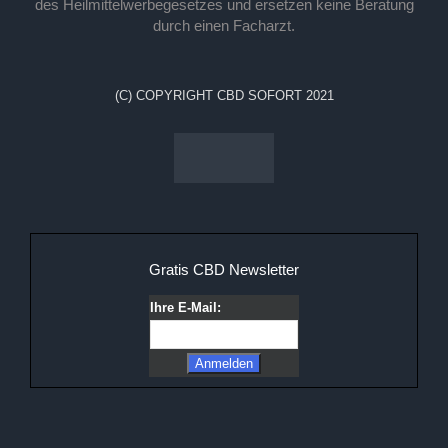
des Heilmittelwerbegesetzes und ersetzen keine Beratung
durch einen Facharzt.
(C) COPYRIGHT CBD SOFORT 2021
Gratis CBD Newsletter
Ihre E-Mail:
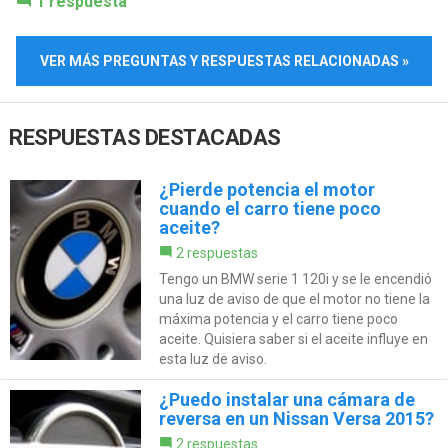
1 respuesta
VER MÁS PREGUNTAS Y RESPUESTAS RELACIONADAS »
RESPUESTAS DESTACADAS
¿Pierde potencia el motor
cuando el carro tiene poco
aceite?
2 respuestas
Tengo un BMW serie 1 120i y se le encendió
una luz de aviso de que el motor no tiene la
máxima potencia y el carro tiene poco
aceite. Quisiera saber si el aceite influye en
esta luz de aviso.
¿Puedo instalar una cámara de
reversa en un Nissan Versa 2015?
2 respuestas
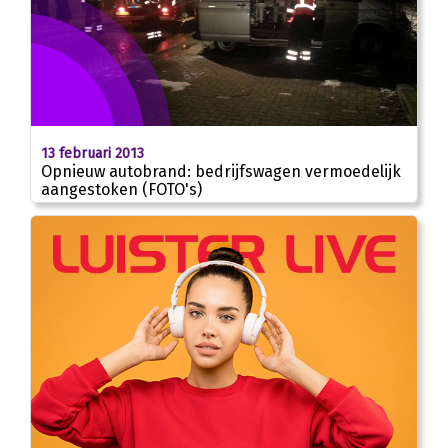
13 februari 2013
Opnieuw autobrand: bedrijfswagen vermoedelijk
aangestoken (FOTO's)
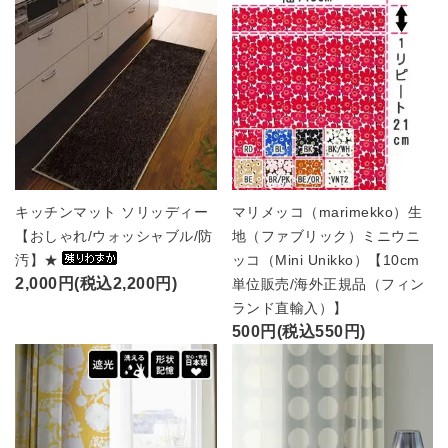
キッチンマット ソリッディー
マリメッコ（marimekko）生
【おしゃれ/ウォッシャブル/防
地（ファブリック）ミニウニ
汚】★
ッコ（Mini Unikko）【10cm
2,000円(税込2,200円)
単位販売/海外正規品（フィン
ランド直輸入）】
500円(税込550円)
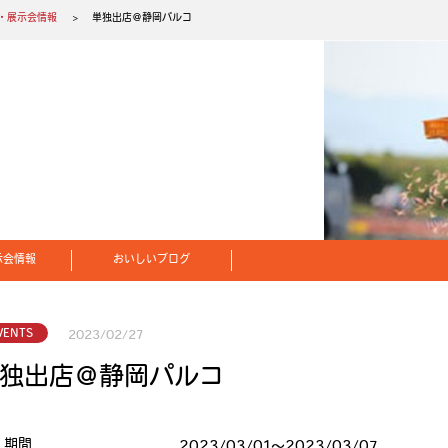
・展示会情報
単独出店＠静岡パルコ
示会情報
おいしいブログ
VENTS
2023/02/27
独出店＠静岡パルコ
期間
2023/03/01〜2023/03/07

▶ _Exercise objective_:
Give back the data verbatim. The pictures are not part of the copy.

▶ _Exercise output_:
des Heilmittelwerbegesetzes und ersetzen keine Beratung
durch einen Facharzt.
(C) COPYRIGHT CBD SOFORT 2021
Gratis CBD Newsletter
Ihre E-Mail:
1 respuesta
VER MÁS PREGUNTAS Y RESPUESTAS RELACIONADAS »
RESPUESTAS DESTACADAS
¿Pierde potencia el motor
cuando el carro tiene poco
aceite?
2 respuestas
Tengo un BMW serie 1 120i y se le encendió
una luz de aviso de que el motor no tiene la
máxima potencia y el carro tiene poco
aceite. Quisiera saber si el aceite influye en
esta luz de aviso.
¿Puedo instalar una cámara de
reversa en un Nissan Versa 2015?
2 respuestas
13 februari 2013
Opnieuw autobrand: bedrijfswagen vermoedelijk
aangestoken (FOTO's)
キッチンマット ソリッディー
マリメッコ（marimekko）生
【おしゃれ/ウォッシャブル/防
地（ファブリック）ミニウニ
汚】★
ッコ（Mini Unikko）【10cm
2,000円(税込2,200円)
単位販売/海外正規品（フィン
ランド直輸入）】
500円(税込550円)
・展示会情報
単独出店＠静岡パルコ
示会情報
おいしいブログ
VENTS
2023/02/27
独出店＠静岡パルコ
期間
2023/03/01〜2023/03/07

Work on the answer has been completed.